PAGE EXTRACT
In the twilight of the Buhari administration, the super minister – Sheikh Pantami got a few bills signed pertaining to his huge portfolio. One of such successful bills which became an Act, is the Nigerian Startup Act 2022. Part I of the Act states its objectives as to:

(a) provide a legal and institutional framework for the development of startups in Nigeria ;

(b) provide an enabling environment for the establishment, development and operation of startups in Nigeria ;

(c) provide for the development and growth of technology-related talents ; and

(d) position Nigeria’s startup ecosystem, as the leading digital technology centre in Africa, having excellent innovators with cutting edge skills and exportable capacity.

 

According to Part IV of the Act, a ‘startup’ shall be so labeled (issued a certificate by government to that effect) if:

(a) it is registered as a limited liability company under the Companies and Allied Matters Act, and has been in existence for a period not more than 10 years from the date of incorporation ;

(b) its objects are innovation, development, production, improvement, and commercialisation of a digital technology innovative product or process ;

(c) it is a holder or repository of a product or process of digital technology, or the owner or author of a registered software ;

(d) it has at least one-third local shareholding held by one or more Nigerians as founder or co-founder of the startup ; and

(e) in the case of a sole proprietorship or partnership, it satisfies the conditions set out in in paragraphs (b), (c) and (d).

 

In Part V of the Act, the core incentives are mapped out viz:

(1) There is established the Startup Investment Seed Fund (in this Act referred to as “the Fund”) to be managed by the Nigeria Sovereign Investment Authority (in this Act referred to as “the Fund Manager”).

(2) There shall be paid into the Fund on an annual basis, a sum not less than N10,000,000,000 from sources to be approved by the Council —

(3) The Fund shall be applied to —

(a) provide a labelled startup with finance ;

(b) provide early-stage finance for labelled startups on the recommendation of the Fund Manager subject to the approval of the Council ; and

(c) provide relief to technology laboratories, accelerators, incubators and hubs.

Now, since the signing into law of the Act, I have had my concerns. I had challenged a few friends on the necessity of the Act – the Startup Act. I don’t know whether that is how it is done elsewhere or whether we are being exceptionally innovative here. Startups by their very nature are meant to be very independent of government. They are companies set up by independent-minded young people with out-of-the-box ideas and are called STARTUPs in the USA where the idea is very common, because these young bloods start companies, grow them to certain levels, and then sell them off. They start up the company and sell. Someone with a bigger vision, finance and wherewithal can then take the company to another level.

DATA FOR REVIEW
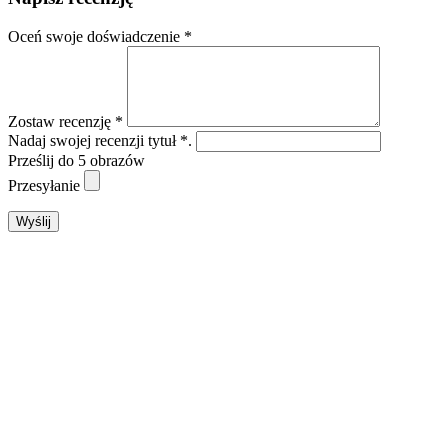
Oceń swoje doświadczenie *
Zostaw recenzję *
Nadaj swojej recenzji tytuł *.
Prześlij do 5 obrazów
Przesyłanie
Wyślij
Zamknij
ten
moduł
Letnia oferta specjalna dla
rodzin
W przypadku pobytu trwającego co najmniej
pięć nocy dziecko w wieku do 14 lat włącznie
przebywa bezpłatnie.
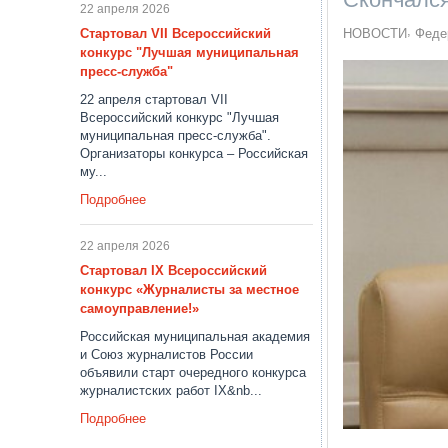
22 апреля 2026
Стартовал VII Всероссийский
НОВОСТИ
Феде
конкурс "Лучшая муниципальная
пресс-служба"
22 апреля стартовал VII
Всероссийский конкурс "Лучшая
муниципальная пресс-служба".
Организаторы конкурса – Российская
му...
Подробнее
22 апреля 2026
Стартовал IX Всероссийский
конкурс «Журналисты за местное
самоуправление!»
Российская муниципальная академия
и Союз журналистов России
объявили старт очередного конкурса
журналистских работ IX&nb...
Подробнее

TASK REQUIREMENTS
1. Return the part of the Startup Act passage between "(d) position Nigeria’s" and "and exportable capacity.", inclusive, copied word for word.
2. Write the next few sentences of the Startup Act passage, starting right after its last sentence.

PER-TASK OUTPUTS
1.
(d) position Nigeria’s startup ecosystem, as the leading digital technology centre in Africa, having excellent innovators with cutting edge skills and exportable capacity.

2.
So, as things stand I don’t know if the Startup Act is gaining traction already. If it hasn’t, let this article call attention to the well-intended Act so that our young innovators rush for it.  But I hope the focus and attraction is not about the N10 billion fund with which startup ideas will be funded, or some of the tax incentives that have been planned. If that is the idea, then those startup companies that will qualify, intend to remain startups forever. Imagine that you are trying to start your car in the morning and the engine just keeps rolling until the battery runs down! The allure of cheap or free money, or some badge issued by government should not blindside our young and bright citizens from understanding that they should have bigger ambitions to grow their ideas and take on the world. We cannot be sitting on our hands here, waiting for the best ideas from foreign countries. We need to redefine entrepreneurship here, away from small companies to be able to grow our own large companies that can take on the world. And indeed, startups do not have to be necessarily in the tech space.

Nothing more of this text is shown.